### About this exercise
Your response should consist of the entire listing, transcribed exactly, with every image left out.

-- Given data follows --

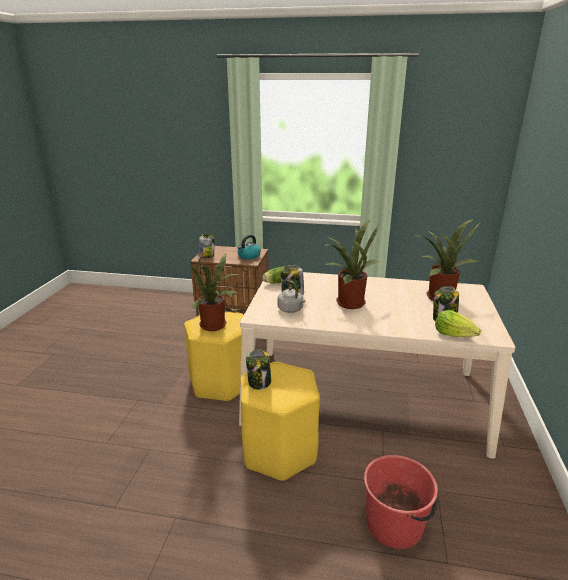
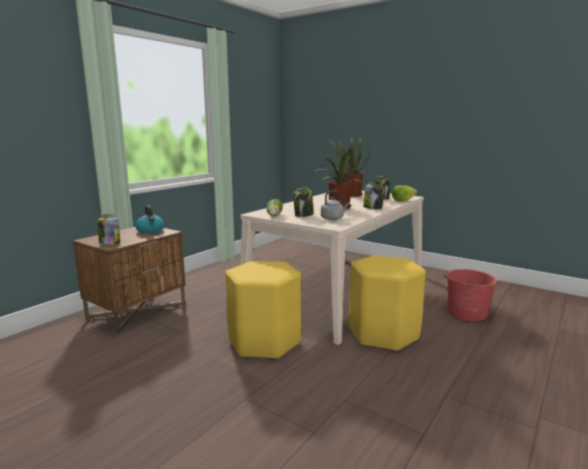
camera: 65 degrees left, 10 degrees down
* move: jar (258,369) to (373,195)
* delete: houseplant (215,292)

-- Given data concluded --

### Answer for this exercise
camera: 65 degrees left, 10 degrees down
* move: jar (258,369) to (373,195)
* delete: houseplant (215,292)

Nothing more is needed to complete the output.